Recensioni / Less is much more

Nel panorama dell’architettura contemporanea, i progetti dello studio Lazzarini Pickering si distinguono per la loro elaborata semplicità, dietro la quale si nasconde una complessa ricerca e uno straordinario lavoro sugli spazi, volto a raggiungere un’idea di essenzialità ricca di invenzioni e di intuizioni. Un’essenzialità che esalta il famoso motto “Less is more” di Mies van der Rohe, che in questo caso potrebbe diventare “Less is much more”, cioè “Il meno è molto di più”.

In ogni progetto di Lazzarini e Pickering infatti c’è un’idea forte che diventa il punto di partenza per sviluppare uno spazio in maniera avvincente, in modo che lo spazio stesso possa essere ricordato e raccontato, rimanendo bene impresso nella memoria di chi lo vede e di chi lo visita. A Claudio Lazzarini e a Carl Pickering, nati rispettivamente a Roma e a Sydney, è dedicata la monografia “Lazzarini Pickering Architects”, pubblicata recentemente da Quodlibet, curata da Domitilla Dardi e Emilia Giorgi, con fotografie di Matteo Piazza. Abbiamo chiesto a Claudio Lazzarini di definire i punti salienti della filosofia dello studio Lazzarini Pickering.

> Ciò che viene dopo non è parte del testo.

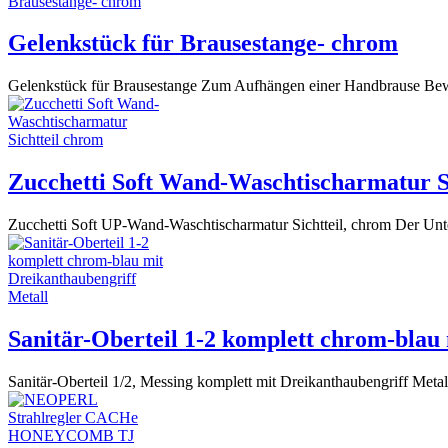
Gelenkstück für Brausestange- chrom
Gelenkstück für Brausestange Zum Aufhängen einer Handbrause Bewe
Zucchetti Soft Wand-Waschtischarmatur S
Zucchetti Soft UP-Wand-Waschtischarmatur Sichtteil, chrom Der Unter
Sanitär-Oberteil 1-2 komplett chrom-blau
Sanitär-Oberteil 1/2, Messing komplett mit Dreikanthaubengriff Meta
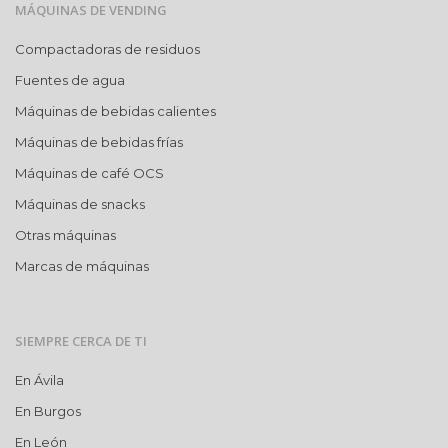
MÁQUINAS DE VENDING
Compactadoras de residuos
Fuentes de agua
Máquinas de bebidas calientes
Máquinas de bebidas frías
Máquinas de café OCS
Máquinas de snacks
Otras máquinas
Marcas de máquinas
SIEMPRE CERCA DE TI
En Ávila
En Burgos
En León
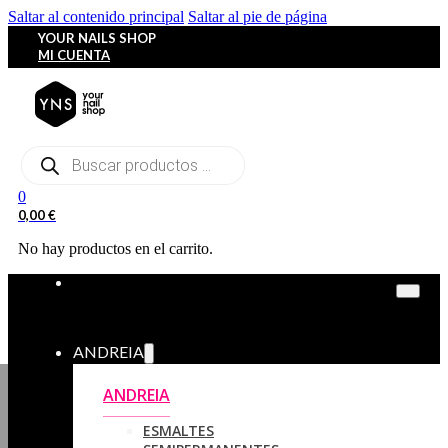
Saltar al contenido principal
Saltar al pie de página
YOUR NAILS SHOP
MI CUENTA
Búsqueda
de
productos
0
0,00
€
No hay productos en el carrito.
ANDREIA
ANDREIA
ESMALTES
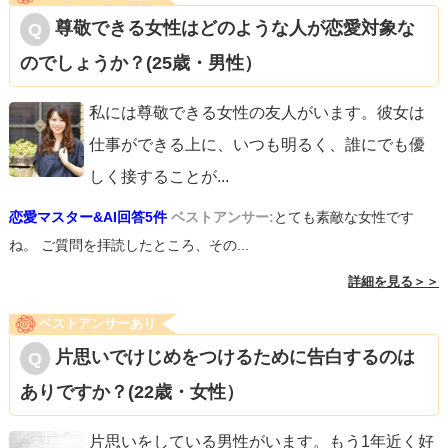
尊敬できる女性はどのような人が恋愛対象な
のでしょうか？(25歳・男性）
私には尊敬できる女性の友人がいます。彼女は
仕事ができる上に、いつも明るく、誰にでも優
しく接することが
...
恋愛マスター&AI回答5件
ベストアンサー:
とても素敵な女性です
ね。 ご質問を拝読したところ、その...
詳細を見る＞＞
ベストアンサーあり
片思いでけじめをつけるために告白するのは
ありですか？(22歳・女性）
片思いをしている男性がいます。もう1年近く好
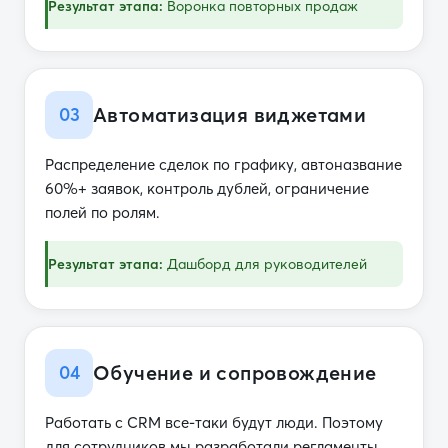
Результат этапа:
Воронка повторных продаж
Автоматизация виджетами
03
Распределение сделок по графику, автоназвание
60%+ заявок, контроль дублей, ограничение
полей по ролям.
Результат этапа:
Дашборд для руководителей
Обучение и сопровождение
04
Работать с CRM все-таки будут люди. Поэтому
для сотрудников мы разработали регламенты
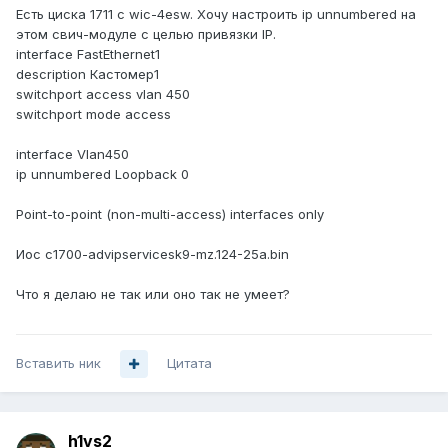
Есть циска 1711 с wic-4esw. Хочу настроить ip unnumbered на
этом свич-модуле с целью привязки IP.
interface FastEthernet1
description Кастомер1
switchport access vlan 450
switchport mode access
interface Vlan450
ip unnumbered Loopback 0
Point-to-point (non-multi-access) interfaces only
Иос c1700-advipservicesk9-mz.124-25a.bin
Что я делаю не так или оно так не умеет?
Вставить ник
Цитата
h1vs2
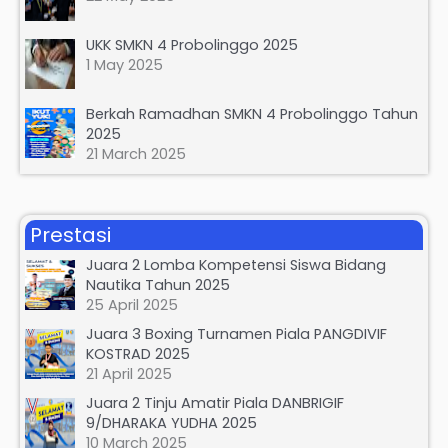
UKK SMKN 4 Probolinggo 2025
1 May 2025
Berkah Ramadhan SMKN 4 Probolinggo Tahun
2025
21 March 2025
Prestasi
Juara 2 Lomba Kompetensi Siswa Bidang
Nautika Tahun 2025
25 April 2025
Juara 3 Boxing Turnamen Piala PANGDIVIF
KOSTRAD 2025
21 April 2025
Juara 2 Tinju Amatir Piala DANBRIGIF
9/DHARAKA YUDHA 2025
10 March 2025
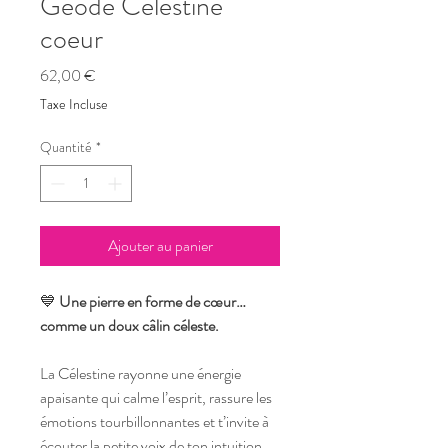
Géode Célestine
coeur
Prix
62,00 €
Taxe Incluse
Quantité
*
Ajouter au panier
💙
Une pierre en forme de cœur…
comme un doux câlin céleste.
La Célestine rayonne une énergie
apaisante qui calme l’esprit, rassure les
émotions tourbillonnantes et t’invite à
écouter la petite voix de ton intuition.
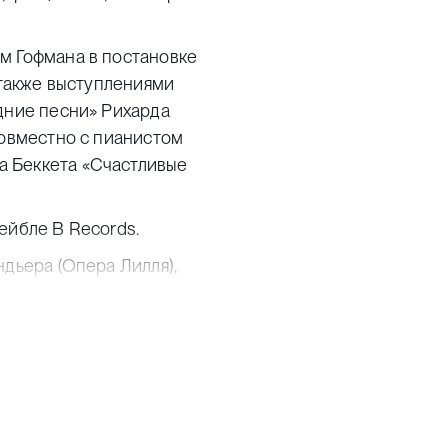
м Гофмана в постановке
 также выступлениями
дние песни» Рихарда
совместно с пианистом
а Беккета «Счастливые
ейбле B Records.
ндьера (Опера Лилля),
 приглашена выступить
акже в оратории
 Poème Harmonique
еской опере Initio
 Шайо и Опера Дижона),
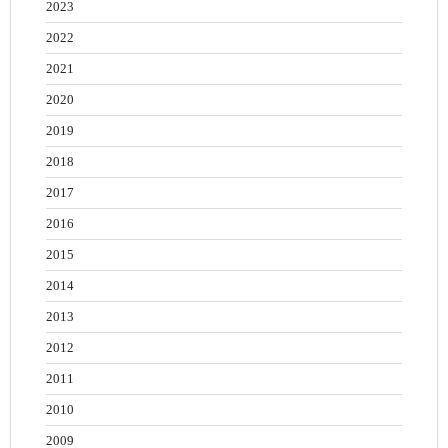
2023
2022
2021
2020
2019
2018
2017
2016
2015
2014
2013
2012
2011
2010
2009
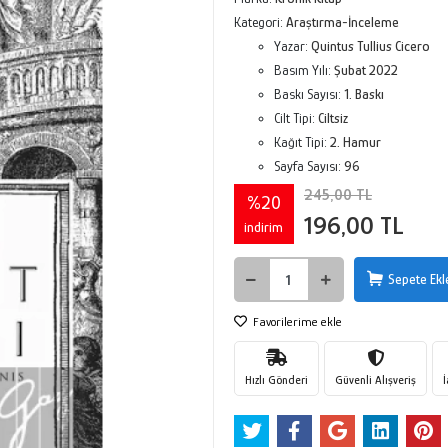
Kategori:
Araştırma-İnceleme
Yazar:
Quintus Tullius Cicero
Basım Yılı:
Şubat 2022
Baskı Sayısı:
1. Baskı
Cilt Tipi:
Ciltsiz
Kağıt Tipi:
2. Hamur
Sayfa Sayısı:
96
245,00 TL
%20
196,00 TL
indirim
Sepete Ekl
Favorilerime ekle
Hızlı Gönderi
Güvenli Alışveriş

Il vostro studio si occupa di progetti in vari ambiti, dalla nautica ai giardini, dall’interior design all’aeronautica. Qual è il segno distintivo che caratterizza ogni vostro progetto?
Siamo architetti e riteniamo che la cultura del progetto sia valida a tutte le scale. Il nostro approccio è sempre legato allo spazio: anche quando realizziamo un progetto di design, lo consideriamo parte dello spazio, del progetto architettonico. Questo discorso vale in ognuno degli ambiti in cui lavoriamo, per esempio nel mondo della nautica, dove facciamo styling di interni e di esterni, e dove fin dall’inizio siamo intervenuti sullo spazio.

Quanto peso ha la sperimentazione nei vostri progetti?
E’ fondamentale, è sempre il punto di partenza di un progetto. Anche in un tema piccolo ci può essere una riflessione sul modo di progettare.

In cosa si traduce questo approccio?
Nel guardare al progetto da un punto di vista diverso dal consueto. Significa guardare con un occhio nuovo a tutto ciò che la storia e la tradizione hanno sedimentato, per fare evolvere la tradizione stessa.

Come definireste il vostro stile?
Più che di stile, parlerei di una linea di ricerca che lega i nostri progetti. A volte poi ci hanno affibbiato delle etichette: siamo nati come “minimalisti”, poi siamo stati definiti “minimalisti barocchi”, e infine “minimalisti onnivori”.

Nei vostri progetti c’è sempre una grande attenzione per il contesto. Qual è il rapporto tra il genius loci e la vostra personale cifra stilistica?

E’ un altro elemento fondamentale. Ogni progetto deve essere contestualizzato, usando materiali della tradizione locale e rispondendo alle esigenze del committente, facendo emergere i suoi sogni.

Che cosa pensate del minimalismo?
Se per minimalismo si intende arrivare all’essenza di un progetto, allora il minimalismo va benissimo. Non ci riconosciamo invece in un atteggiamento pauperista e non funzionale. Per intenderci, il minimalismo delle case dove in virtù di un’idea erronea di essenzialità, si evita di mettere anche le prese di corrente.